I think I lasted there about the same amount of time, eventually they had to ring my parents to find out what had happened to me as I had a mental breakdown and retreated to my bed. Lets put it this way, a job building computers was what I wanted, a job selling computers – often cold calling or trying to get previous customers interested in the latest stuff was not something I will ever be good at.

~@~

So I moved back in with my parents, and I have been here ever since. I left Computer Exchange in ~2003-4 (I think), so 21-22 years ago. I then fell into the black pit of deep depression, I was medicated for much of that and honestly given the depth of my feelings now, I don’t know how I survived.

Took my 18 years to throw off the worst of it and I still have bad days (or weeks, or months). Getting Stanley in 2021/22 was a massive change, suddenly I have to take him out every day. I did an immense amount of walking in ’22. But 2023 was back to not feeling comfortable going out, I stopped doing 10+ mile walks at least every week and only managed to do that a couple of times over the year.

Then in 2024 I started cycling again and while that was much better than walking and I did get out more and do a greater distance I still struggled. Today nearing the end of 2025, I find that having the bike – especially the eBike – has improved my mental health a large amount. And yet today all I want to do is go back to bed and cry.

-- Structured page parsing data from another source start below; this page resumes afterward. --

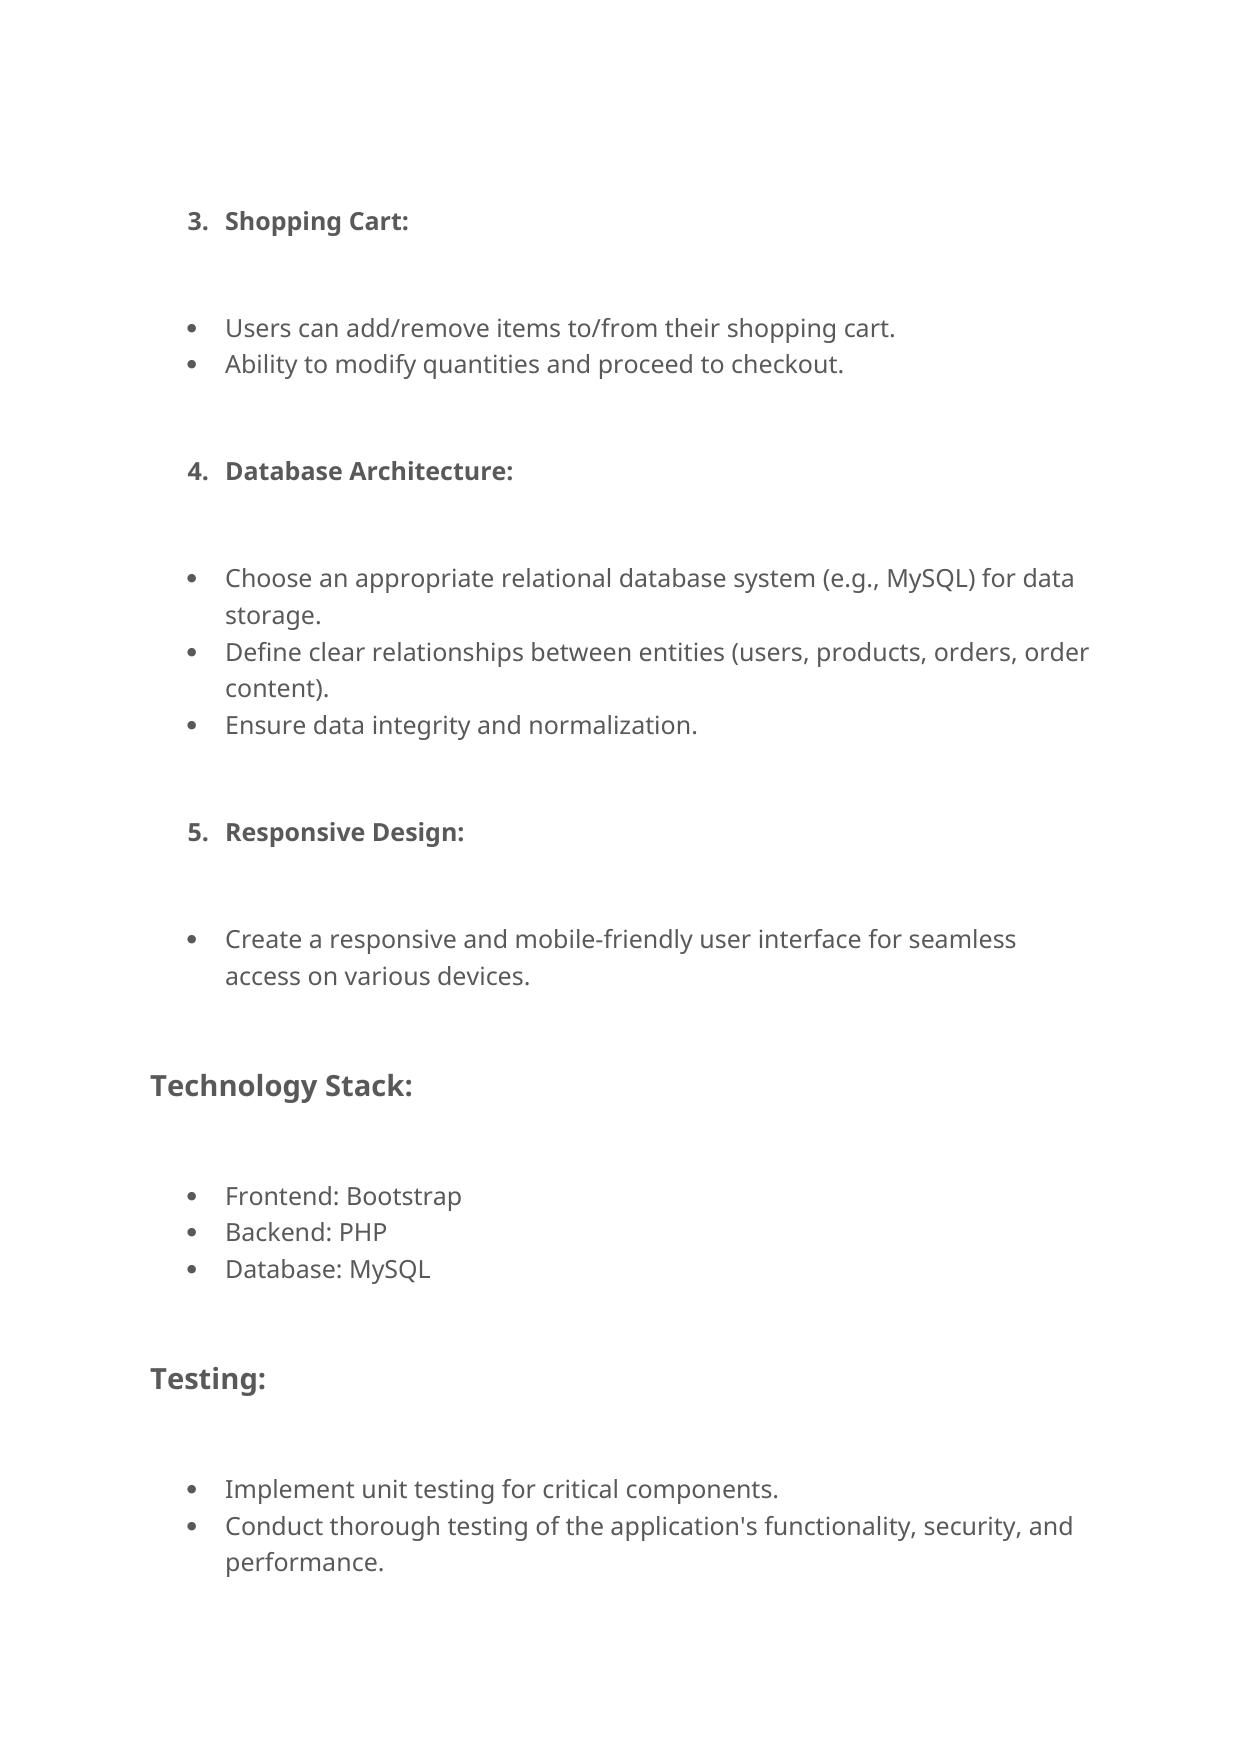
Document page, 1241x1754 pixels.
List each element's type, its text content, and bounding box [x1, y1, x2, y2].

list Create a responsive and mobile-friendly user interface for seamless access on various devices. [187, 922, 1090, 992]
list Ensure data integrity and normalization. [187, 708, 1090, 742]
list Database Architecture: [187, 454, 1090, 488]
list Responsive Design: [187, 815, 1090, 849]
list Define clear relationships between entities (users, products, orders, order content). [187, 634, 1090, 705]
list Users can add/remove items to/from their shopping cart. [187, 310, 1090, 344]
list Frontend: Bootstrap [187, 1178, 1090, 1212]
list Choose an appropriate relational database system (e.g., MySQL) for data storage. [187, 561, 1090, 632]
list Ability to modify quantities and proceed to checkout. [187, 347, 1090, 381]
text Technology Stack: [150, 1065, 1090, 1105]
list Implement unit testing for critical components. [187, 1472, 1090, 1506]
text Testing: [150, 1359, 1090, 1398]
list Database: MySQL [187, 1252, 1090, 1286]
list Conduct thorough testing of the application's functionality, security, and performance. [187, 1508, 1090, 1579]
list Backend: PHP [187, 1215, 1090, 1249]
list Shopping Cart: [187, 203, 1090, 237]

But none of the things that led me to the depression in the first place have changed. I am still struggling with social situations and loneliness. I still feel very uncomfortable in myself – feeling that the body I have is not right. And while I have made efforts to change it at some level and certainly getting rid of my libido has made a massive difference. I still don’t fit. And while I am far better at managing my money these days, when I run out of cash at the end of the month I am definitely less happy then when I know I can spend some.

At this point I don’t think any of this is fixable and I’m scared that I will just have to live the rest of my life knowing that none of it will change. That exit clause is sadly still looking pretty good.